Frédérique Monnier, le Lundi 27 Mai

Le Chat de Schrödinger, de Philippe Forest, Éditions Gallimard 2013.

"Où le rien avale tout et n'enfante que des fables" Ce roman fragmenté est le dernier publié de Philippe Forest. Le chat de Schrödinger est une rêverie confondant l'univers de la physique quantique, les contes chinois et les cauchemars de l'enfance. Où s'arrête la fable, où se trouve le réel ? Au bord de la folie ? Pour son narrateur la question cruciale n'est pas tant "être ou ne pas être" que "là ou pas là", "chat ou anti-chat". L'homme se retire dans cette petite villégiature balnéaire, déserte en cette saison. Il s'assoit dans le jardin de "sa" maison, celui du noyer, un cigare à la main, un fond de whisky dans l'autre, et observe avec un malaise contemplatif l'encre du soir engloutir sans recours le sable. Enfant déjà, c'était le même cauchemar : l'ombre progresse lente et dévorante dans la chambre avec l'obsession de deux mondes parallèles cohabitant, comme le chat de Schrödinger ni mort ni vivant, voire les deux à la fois. Le chat est maître dans cette dualité dimensionnelle et semble pouvoir passer de l'un à l'autre à sa guise. Il peut y avoir plusieurs débuts comme il peut y avoir plusieurs fins. L'histoire commence à la rencontre d'un chat, si considéré qu'il puisse n'y avoir qu'une première fois, car les chats sont déjà partis quand on s'aperçoit de leur arrivée. Le narrateur cherche ce fantôme du regard, attend son passage furtif dans cette bulle de songe qu'est le jardin. Mais contrairement à ce que l'on pourrait croire, ce vagabondage poétique de l'esprit et du regard nous baigne plutôt dans une sérénité bienveillante. On joue le jeu du chat, étendu dans le confort ensoleillé du jardin. "En général, ce sont les maîtres qui baptisent leur chat. Il me plaît que, pour moi, cela soit le contraire". Derrière cette assimilation à Schrödinger, sa véritable personnalité nous échappe complètement. C'est un personnage sans visage, neutre, dont les dialogues  impersonnels et pauvres en information ne nous apprennent rien, contrairement au nouvelliste américain Carver. Une sorte de coquille vide, dont les tourments pour le coup laissent assez indifférents. Pas de tension. Pour ce qui est de son entourage, sa compagne, ses voisins, tous semblent loin de lui, presque étrangers. Mais en s'appropriant la vie du savant autrichien, il s'empare également de son cercle social alors "Faisons comme si".

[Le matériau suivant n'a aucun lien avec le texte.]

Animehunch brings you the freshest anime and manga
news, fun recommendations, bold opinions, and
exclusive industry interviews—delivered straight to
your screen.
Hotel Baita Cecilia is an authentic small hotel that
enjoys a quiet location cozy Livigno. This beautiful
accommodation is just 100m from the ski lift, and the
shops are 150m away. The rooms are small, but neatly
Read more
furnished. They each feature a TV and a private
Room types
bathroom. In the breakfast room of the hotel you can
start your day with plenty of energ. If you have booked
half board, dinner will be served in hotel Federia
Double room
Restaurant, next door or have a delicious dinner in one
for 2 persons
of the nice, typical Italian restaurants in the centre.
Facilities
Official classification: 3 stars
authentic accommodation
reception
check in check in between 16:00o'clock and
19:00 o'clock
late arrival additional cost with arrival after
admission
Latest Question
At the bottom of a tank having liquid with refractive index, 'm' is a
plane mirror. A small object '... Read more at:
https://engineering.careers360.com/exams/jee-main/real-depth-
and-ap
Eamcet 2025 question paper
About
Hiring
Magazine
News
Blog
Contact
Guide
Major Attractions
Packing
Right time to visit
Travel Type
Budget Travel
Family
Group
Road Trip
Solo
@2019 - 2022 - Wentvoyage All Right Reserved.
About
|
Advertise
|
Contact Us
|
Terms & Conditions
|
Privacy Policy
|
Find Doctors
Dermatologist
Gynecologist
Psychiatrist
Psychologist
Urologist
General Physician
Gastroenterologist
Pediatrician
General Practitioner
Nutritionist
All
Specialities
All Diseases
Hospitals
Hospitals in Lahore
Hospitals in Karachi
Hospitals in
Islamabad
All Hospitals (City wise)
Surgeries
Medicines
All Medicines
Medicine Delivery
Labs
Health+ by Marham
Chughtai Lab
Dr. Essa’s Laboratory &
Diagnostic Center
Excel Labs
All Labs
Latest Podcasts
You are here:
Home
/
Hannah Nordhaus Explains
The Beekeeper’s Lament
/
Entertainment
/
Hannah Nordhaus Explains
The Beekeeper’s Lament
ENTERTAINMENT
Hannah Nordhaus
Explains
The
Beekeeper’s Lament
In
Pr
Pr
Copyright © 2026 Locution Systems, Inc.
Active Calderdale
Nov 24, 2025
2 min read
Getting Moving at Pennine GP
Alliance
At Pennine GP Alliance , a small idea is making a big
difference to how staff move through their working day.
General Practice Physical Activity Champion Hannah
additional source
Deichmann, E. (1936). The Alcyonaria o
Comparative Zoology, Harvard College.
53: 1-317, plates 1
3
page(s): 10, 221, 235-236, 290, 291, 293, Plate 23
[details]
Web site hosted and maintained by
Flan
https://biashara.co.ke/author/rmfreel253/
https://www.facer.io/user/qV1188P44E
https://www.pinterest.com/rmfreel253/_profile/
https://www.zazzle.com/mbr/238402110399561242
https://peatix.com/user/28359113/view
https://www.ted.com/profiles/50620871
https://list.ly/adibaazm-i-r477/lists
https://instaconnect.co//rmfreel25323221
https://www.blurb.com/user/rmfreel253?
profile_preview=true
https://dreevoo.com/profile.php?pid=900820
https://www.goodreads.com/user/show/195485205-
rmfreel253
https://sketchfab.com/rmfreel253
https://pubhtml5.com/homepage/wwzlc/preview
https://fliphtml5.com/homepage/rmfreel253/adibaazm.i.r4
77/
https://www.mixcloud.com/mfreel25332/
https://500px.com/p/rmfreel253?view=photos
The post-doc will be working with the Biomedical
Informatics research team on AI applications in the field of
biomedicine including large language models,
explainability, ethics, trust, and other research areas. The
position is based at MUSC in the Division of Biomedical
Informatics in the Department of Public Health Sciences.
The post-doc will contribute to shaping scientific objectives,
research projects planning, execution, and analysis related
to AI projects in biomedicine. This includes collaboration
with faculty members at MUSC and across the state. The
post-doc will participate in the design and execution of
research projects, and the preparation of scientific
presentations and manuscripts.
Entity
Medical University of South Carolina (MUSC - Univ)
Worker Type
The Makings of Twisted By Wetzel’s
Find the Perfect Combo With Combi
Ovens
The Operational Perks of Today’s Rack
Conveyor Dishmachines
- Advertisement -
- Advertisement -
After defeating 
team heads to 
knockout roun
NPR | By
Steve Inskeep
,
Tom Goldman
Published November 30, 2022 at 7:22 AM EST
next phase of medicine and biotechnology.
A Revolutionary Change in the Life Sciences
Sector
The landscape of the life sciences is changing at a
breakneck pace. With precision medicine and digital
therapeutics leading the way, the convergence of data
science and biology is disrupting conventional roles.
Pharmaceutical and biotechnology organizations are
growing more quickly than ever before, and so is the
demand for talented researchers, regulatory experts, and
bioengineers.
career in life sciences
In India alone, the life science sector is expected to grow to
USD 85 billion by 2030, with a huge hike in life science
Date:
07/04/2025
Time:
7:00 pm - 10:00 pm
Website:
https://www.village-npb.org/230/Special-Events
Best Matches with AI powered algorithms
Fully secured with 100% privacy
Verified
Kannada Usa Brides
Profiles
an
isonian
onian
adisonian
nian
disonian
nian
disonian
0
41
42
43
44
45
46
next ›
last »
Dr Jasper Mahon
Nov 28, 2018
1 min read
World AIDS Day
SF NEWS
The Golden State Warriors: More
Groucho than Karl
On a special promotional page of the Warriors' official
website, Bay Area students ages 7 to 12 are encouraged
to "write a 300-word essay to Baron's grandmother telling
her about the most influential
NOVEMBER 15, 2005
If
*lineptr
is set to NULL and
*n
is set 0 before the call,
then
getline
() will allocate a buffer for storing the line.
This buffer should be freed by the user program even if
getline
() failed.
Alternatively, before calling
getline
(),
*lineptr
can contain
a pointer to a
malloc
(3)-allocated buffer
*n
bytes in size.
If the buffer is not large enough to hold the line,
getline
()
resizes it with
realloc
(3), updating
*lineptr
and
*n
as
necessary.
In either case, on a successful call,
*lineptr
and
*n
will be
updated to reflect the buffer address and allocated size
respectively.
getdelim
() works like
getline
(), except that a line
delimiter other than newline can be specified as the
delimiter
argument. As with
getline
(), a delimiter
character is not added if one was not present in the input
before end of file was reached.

Voilà quinze ans que le personnage survit dans cette errance existentielle et c'est finalement dans le jardin du noyer qu'il s'isole du monde, à la recherche du repos intérieur. Il envie le chat, cette créature indifférente qui devient alors son guide, son "maître chat" dans l'apprentissage d'une paresse insouciante. Mais ce chat, à la fois ici et ailleurs, est aussi l'incarnation d'une douleur persistante. Au dernier chapitre quand le chat disparait, le drame refait surface.